● EXTRAIT DU TEXTE:
:::::

La parole est à Mme Christine Albanel, ministre de la culture et de la communication.
Monsieur le président, mesdames, messieurs les députés, je ne crois pas que cette question soit au coeur du projet de loi relatif à l'audiovisuel. J'espère que j'aurai prochainement l'occasion de vous dire ce que nous comptons faire des avis de la CNIL, lors de l'examen du projet de loi « Création et Internet ». Pour l'instant, il convient d'appliquer la procédure actuellement en vigueur.
Cet après-midi, l'Assemblée a poursuivi l'examen des articles, s'arrêtant à l'amendement n° 811 à l'article 2.
Monsieur le président, madame la ministre, mes chers collègues, cet amendement, qui tend à supprimer les mots : « le cas échéant » à l'alinéa 4 de l'article 2, n'est pas anodin, puisqu'il vise à soumettre l'audiovisuel extérieur de la France aux règles du service public. D'autres amendements vont d'ailleurs venir en discussion par lesquels nous proposerons d'aligner le statut des personnels de ces services sur celui du service public.
Lorsqu'on lit la rédaction retenue par le Gouvernement, on comprend bien le sens de ce projet. L'article 2 définit les orientations et les règles de l'audiovisuel extérieur. Cet après-midi, nous avons critiqué le fait que celui-ci aura un statut mixte, puisque, s'il aura une vocation de service public, ses services pourront être édités par des entreprises privées. Ce statut, qui nous paraît très fragile, menace l'indépendance de l'audiovisuel extérieur et son rayonnement. Nous estimons donc nécessaire de combattre cette forme de marchandisation de l'audiovisuel extérieur que permet l'introduction de sociétés privées, en fixant des règles.
En l'espèce, nous proposons de supprimer les mots : « le cas échéant », qui introduisent l'arbitraire, l'aléa et la fragilité, pour que l'audiovisuel extérieur, qui doit être considéré comme un service public au même titre que l'ensemble de l'audiovisuel public, soit soumis aux mêmes règles.
La parole est à M. Christian Kert, rapporteur de la commission spéciale chargée d'examiner le projet de loi organique relatif à la nomination des présidents des sociétés de l'audiovisuel public et le projet de loi relatif à la communication audiovisuelle et au nouveau service public de la télévision.
Rien de ce que vous proposez n'est anodin, monsieur Mamère ! Mais la commission estime qu'il n'est pas souhaitable de rigidifier le champ des services de communication audiovisuelle qu'AEF pourra éditer et d'obérer ainsi l'avenir de la nouvelle société. En outre, la mention « le cas échéant » résulte d'un accord avec nos partenaires francophones et vise à permettre l'adaptation à la situation particulière de TV5, la notion de service public ne s'appliquant pas à toutes les configurations.

:::::

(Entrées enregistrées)
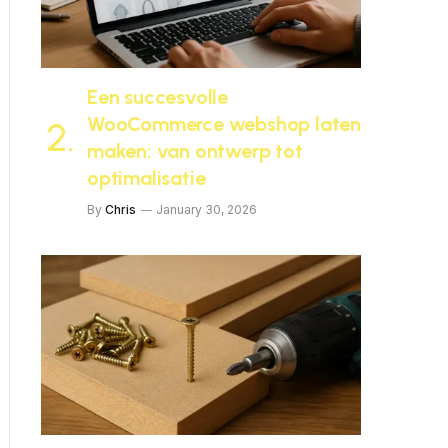
Een succesvolle
WooCommerce webshop laten
maken: van ontwerp tot
optimalisatie
By
Chris
January 30, 2026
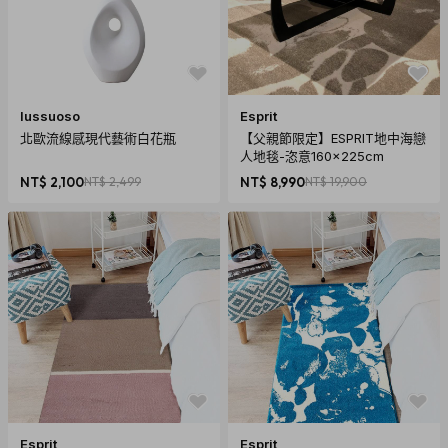
lussuoso
Esprit
北歐流線感現代藝術白花瓶
【父親節限定】ESPRIT地中海戀
人地毯-恣意160x225cm
NT$ 2,100
NT$ 2,499
NT$ 8,990
NT$ 19,900
Esprit
Esprit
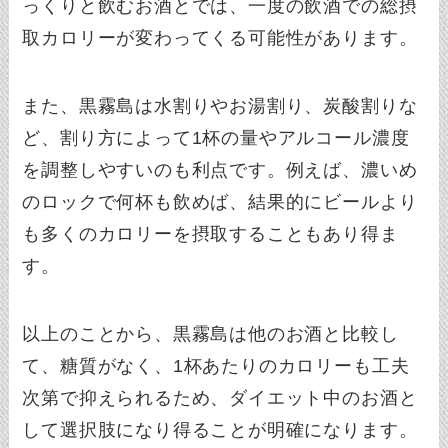
っくりと飲むお酒とでは、一度の飲酒での総摂
取カロリーが変わってくる可能性があります。
また、黒霧島は水割りやお湯割り、炭酸割りな
ど、割り方によって1杯の量やアルコール濃度
を調整しやすいのも利点です。例えば、濃いめ
のロックで何杯も飲めば、結果的にビールより
も多くのカロリーを摂取することもあり得ま
す。
以上のことから、黒霧島は他のお酒と比較し
て、糖質がなく、1杯あたりのカロリーも工夫
次第で抑えられるため、ダイエット中のお酒と
して選択肢になり得ることが明確になります。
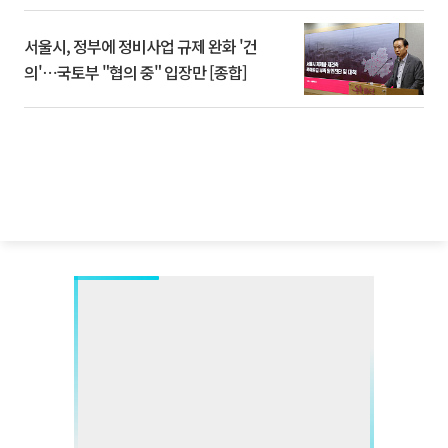
서울시, 정부에 정비사업 규제 완화 '건
의'⋯국토부 "협의 중" 입장만 [종합]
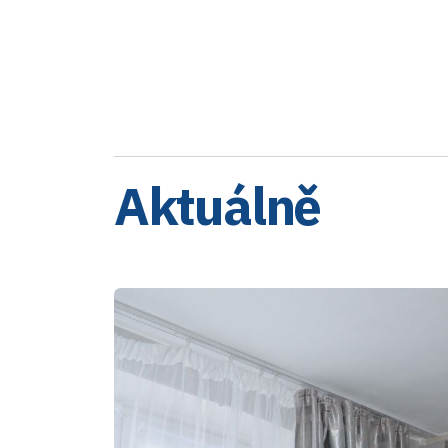
Aktuálně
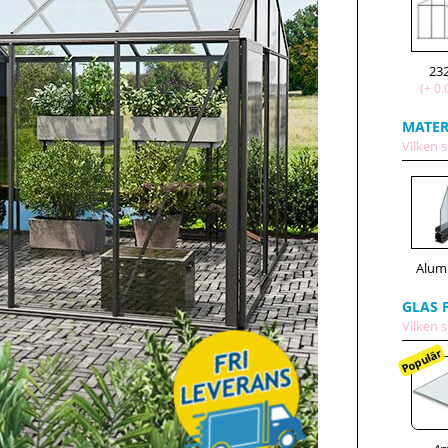
23
(+ 0.
MATER
Vilken s
Alum
GLAS 
Vilken s
Populär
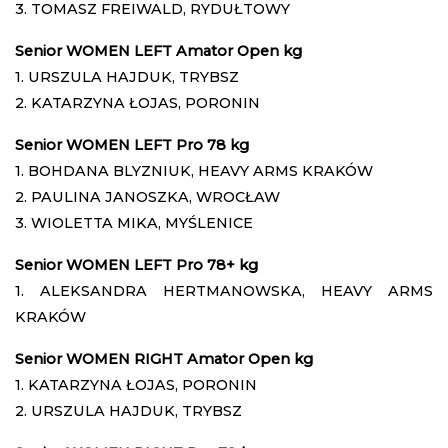
3. TOMASZ FREIWALD, RYDUŁTOWY
Senior WOMEN LEFT Amator Open kg
1. URSZULA HAJDUK, TRYBSZ
2. KATARZYNA ŁOJAS, PORONIN
Senior WOMEN LEFT Pro 78 kg
1. BOHDANA BLYZNIUK, HEAVY ARMS KRAKÓW
2. PAULINA JANOSZKA, WROCŁAW
3. WIOLETTA MIKA, MYŚLENICE
Senior WOMEN LEFT Pro 78+ kg
1. ALEKSANDRA HERTMANOWSKA, HEAVY ARMS
KRAKÓW
Senior WOMEN RIGHT Amator Open kg
1. KATARZYNA ŁOJAS, PORONIN
2. URSZULA HAJDUK, TRYBSZ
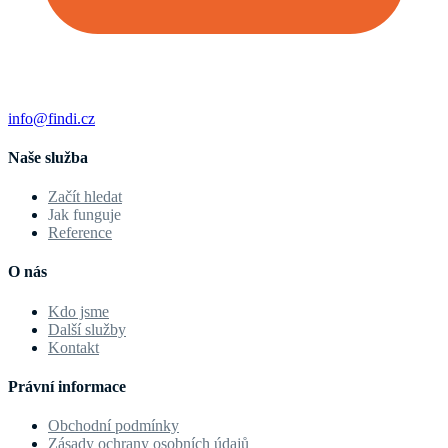
info@findi.cz
Naše služba
Začít hledat
Jak funguje
Reference
O nás
Kdo jsme
Další služby
Kontakt
Právní informace
Obchodní podmínky
Zásady ochrany osobních údajů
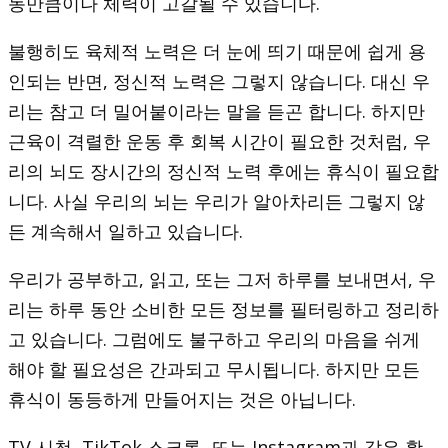
동만큼이나 체력이 고갈될 수 있습니다.
불행히도 육체적 노력은 더 눈에 띄기 때문에 쉽게 용
인되는 반면, 정신적 노력은 그렇지 않습니다. 대신 우
리는 참고 더 밀어붙이라는 말을 듣곤 합니다. 하지만
근육이 격렬한 운동 후 회복 시간이 필요한 것처럼, 우
리의 뇌도 장시간의 정신적 노력 후에는 휴식이 필요합
니다. 사실 우리의 뇌는 우리가 알아차리든 그렇지 않
든 계속해서 일하고 있습니다.
우리가 공부하고, 읽고, 또는 그저 하루를 보내면서, 우
리는 하루 동안 소비한 모든 정보를 필터링하고 정리하
고 있습니다. 그럼에도 불구하고 우리의 마음을 쉬게
해야 할 필요성은 간과되고 무시됩니다. 하지만 모든
휴식이 동등하게 만들어지는 것은 아닙니다.
TV 시청, TikTok 스크롤, 또는 Instagram과 같은 활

:::::

● TRAVAIL DEMANDÉ:
**A.** Recopiez mot pour mot toutes les lignes de l'ensemble des enregistrements, en laissant de côté les images.
**B.** Prolongez le compte rendu du débat sur le projet de loi relatif à l'audiovisuel, à partir de sa dernière phrase.

● RÉPONSES PAR POINT:
**A.**
Een succesvolle
WooCommerce webshop laten
maken: van ontwerp tot
optimalisatie
By
Chris
January 30, 2026
lussuoso
Esprit
北歐流線感現代藝術白花瓶
【父親節限定】ESPRIT地中海戀
人地毯-恣意160x225cm
NT$ 2,100
NT$ 2,499
NT$ 8,990
NT$ 19,900
Esprit
Esprit
っくりと飲むお酒とでは、一度の飲酒での総摂
取カロリーが変わってくる可能性があります。
また、黒霧島は水割りやお湯割り、炭酸割りな
ど、割り方によって1杯の量やアルコール濃度
を調整しやすいのも利点です。例えば、濃いめ
のロックで何杯も飲めば、結果的にビールより
も多くのカロリーを摂取することもあり得ま
す。
以上のことから、黒霧島は他のお酒と比較し
て、糖質がなく、1杯あたりのカロリーも工夫
次第で抑えられるため、ダイエット中のお酒と
して選択肢になり得ることが明確になります。
서울시, 정부에 정비사업 규제 완화 '건
의'⋯국토부 "협의 중" 입장만 [종합]
Aktuálně
23
(+ 0.
MATER
Vilken s
Alum
GLAS 
Vilken s
Populär
3. TOMASZ FREIWALD, RYDUŁTOWY
Senior WOMEN LEFT Amator Open kg
1. URSZULA HAJDUK, TRYBSZ
2. KATARZYNA ŁOJAS, PORONIN
Senior WOMEN LEFT Pro 78 kg
1. BOHDANA BLYZNIUK, HEAVY ARMS KRAKÓW
2. PAULINA JANOSZKA, WROCŁAW
3. WIOLETTA MIKA, MYŚLENICE
Senior WOMEN LEFT Pro 78+ kg
1. ALEKSANDRA HERTMANOWSKA, HEAVY ARMS
KRAKÓW
Senior WOMEN RIGHT Amator Open kg
1. KATARZYNA ŁOJAS, PORONIN
2. URSZULA HAJDUK, TRYBSZ
info@findi.cz
Naše služba
Začít hledat
Jak funguje
Reference
O nás
Kdo jsme
Další služby
Kontakt
Právní informace
Obchodní podmínky
Zásady ochrany osobních údajů
동만큼이나 체력이 고갈될 수 있습니다.
불행히도 육체적 노력은 더 눈에 띄기 때문에 쉽게 용
인되는 반면, 정신적 노력은 그렇지 않습니다. 대신 우
리는 참고 더 밀어붙이라는 말을 듣곤 합니다. 하지만
근육이 격렬한 운동 후 회복 시간이 필요한 것처럼, 우
리의 뇌도 장시간의 정신적 노력 후에는 휴식이 필요합
니다. 사실 우리의 뇌는 우리가 알아차리든 그렇지 않
든 계속해서 일하고 있습니다.
우리가 공부하고, 읽고, 또는 그저 하루를 보내면서, 우
리는 하루 동안 소비한 모든 정보를 필터링하고 정리하
고 있습니다. 그럼에도 불구하고 우리의 마음을 쉬게
해야 할 필요성은 간과되고 무시됩니다. 하지만 모든
휴식이 동등하게 만들어지는 것은 아닙니다.
TV 시청, TikTok 스크롤, 또는 Instagram과 같은 활

**B.**
La commission a donc donné un avis défavorable à cet amendement.
Il s'agit en effet de préserver le maximum de souplesse dans la réorganisation de l'audiovisuel extérieur de la France. Le Gouvernement s'en remet à la sagesse de l'Assemblée.
Madame la ministre, je vous remercie de vous en remettre à la sagesse de l'Assemblée. Il est vrai que cet amendement peut paraître anodin, mais l'expression : « le cas échéant », telle une verrue au milieu de cet alinéa, minore les obligations de service public auxquelles seraient soumis les services de l'audiovisuel extérieur. Or il n'y a aucune raison qu'il en soit ainsi. Il me paraît donc important de voter cet amendement.
Permettez-moi, par ailleurs, de revenir sur ce que vous avez dit tout à l'heure de l'audience de certaines antennes de RFI, qui justifierait la disparition de rédactions entières. Si l'on vous suivait, madame la ministre, c'est tout le projet de loi qui devrait tomber.
En effet, dans l'exposé des motifs, vous expliquez que votre texte a précisément pour objet de libérer le service public de l'audiovisuel du diktat de l'audience quotidiennement mesurée, dont la télévision publique ne doit plus être dépendante, et vous consacrez de longs développements au caractère réducteur de ce mode d'évaluation de la qualité des programmes.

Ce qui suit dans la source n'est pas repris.